The TaqIA polymorphism, initially identified to be located on the DRD2 gene on human chromosome 11q22–23 (Grandy et al., 1989), is located 10kb downstream of the DRD2 termination codon on 11q23.1, within coding region of the adjacent ankyrin repeat and kinase domain containing 1 (ANKK1) gene (Dubertret et al., 2004; Neville et al., 2004). Because the DRD2 and ANKK1 genes are closely linked (Neville et al., 2004; Ponce et al., 2009), it has been proposed that genetic variations in linkage disequilibrium (LD) with the SNP might explain the observed relationship between the TaqIA and alterations of human dopaminergic neurotransmission. The SNP is indeed in LD with several polymorphisms on the DRD2 gene (Duan et al., 2003; Ritchie and Noble, 2003; Fossella et al., 2006) and one of them is the C957T polymorphism (rs6277) for which also modulations on instrumental learning have been observed (Frank et al., 2007, 2009; Frank and Hutchison, 2009). However, its influence on dopaminergic neurotransmission is not clear since in vivo and in vitro data are in conflict (Duan et al., 2003; Hirvonen et al., 2004; see also erratum by Hirvonen et al., 2004, 2009a,b) and no association was found between C957T and DA synthesis capacity in vivo (Laakso et al., 2005) and C957T and D2 receptor mRNA expression in post mortem brain tissue (Zhang et al., 2007). When controlling for a potential influence of this SNP in our analysis, the effect of TaqIA genotype was still significant. We cannot rule out, though, that another variant in the DRD2 gene—or perhaps in the ANKK1 gene—linked to TaqIA might be responsible for the observed genotype-related differences in learning rate.

In order to control for genetic influences of another genetic variant known to affect prefrontal DA levels and thereby cortical D1 receptor stimulation (Gogos et al., 1998; Matsumoto et al., 2003; Meyer-Lindenberg et al., 2005; Slifstein et al., 2008) we selected our participants to have comparable distributions of the COMT Val108/158 Met genotype. Importantly, the allelic distribution of COMT Val108/158 Met alleles did not differ significantly between TaqIA A1 carriers and A2 homozygotes.

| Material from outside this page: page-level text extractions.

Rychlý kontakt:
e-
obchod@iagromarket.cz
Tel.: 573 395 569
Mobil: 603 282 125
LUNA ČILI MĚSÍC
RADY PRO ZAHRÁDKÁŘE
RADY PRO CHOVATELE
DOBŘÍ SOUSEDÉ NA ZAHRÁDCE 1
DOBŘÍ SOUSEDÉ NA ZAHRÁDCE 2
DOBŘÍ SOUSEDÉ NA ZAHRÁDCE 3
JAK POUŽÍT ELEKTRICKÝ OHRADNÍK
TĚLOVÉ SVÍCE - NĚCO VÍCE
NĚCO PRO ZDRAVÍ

It must nevertheless be kept in mind that genetic variations within the dopaminergic system do not exert their effects in isolation. Frank et al. (2007), for example, observed multiple roles for DA in reinforcement learning when investigating effects of the COMT Val108/158 Met, the DARPP-32, and the DRD2 C957T polymorphism on reward-based probabilistic learning. Even though we controlled for these polymorphisms in our experiment, we cannot completely rule out gene-gene interactions. Our moderately large sample sizes allowed us to examine effects of single genetic variants on behavioral outcomes, but the systematic analysis of gene-gene interactions would require substantially larger cohorts. In addition to the likely polygenic contribution of variants in the dopaminergic system to action by valence interaction, also other neuromodulatory transmitters must be considered in future studies.

Conclusion

Our findings provide further evidence for a potential genetic basis of individual differences in probabilistic learning and, more specifically, suggest that genetically mediated differences in dopaminergic neuromodulation not only affect learning per se, but also can specifically affect behavioral phenomena like a Pavlovian action bias when a reward is expected. With respect to future research directed at individual differences in learning, our findings should thereby caution researchers to take into account the non-orthogonal nature of action by valence interactions.

Conflict of interest statement

The authors declare that the research was conducted in the absence of any commercial or financial relationships that could be construed as a potential conflict of interest.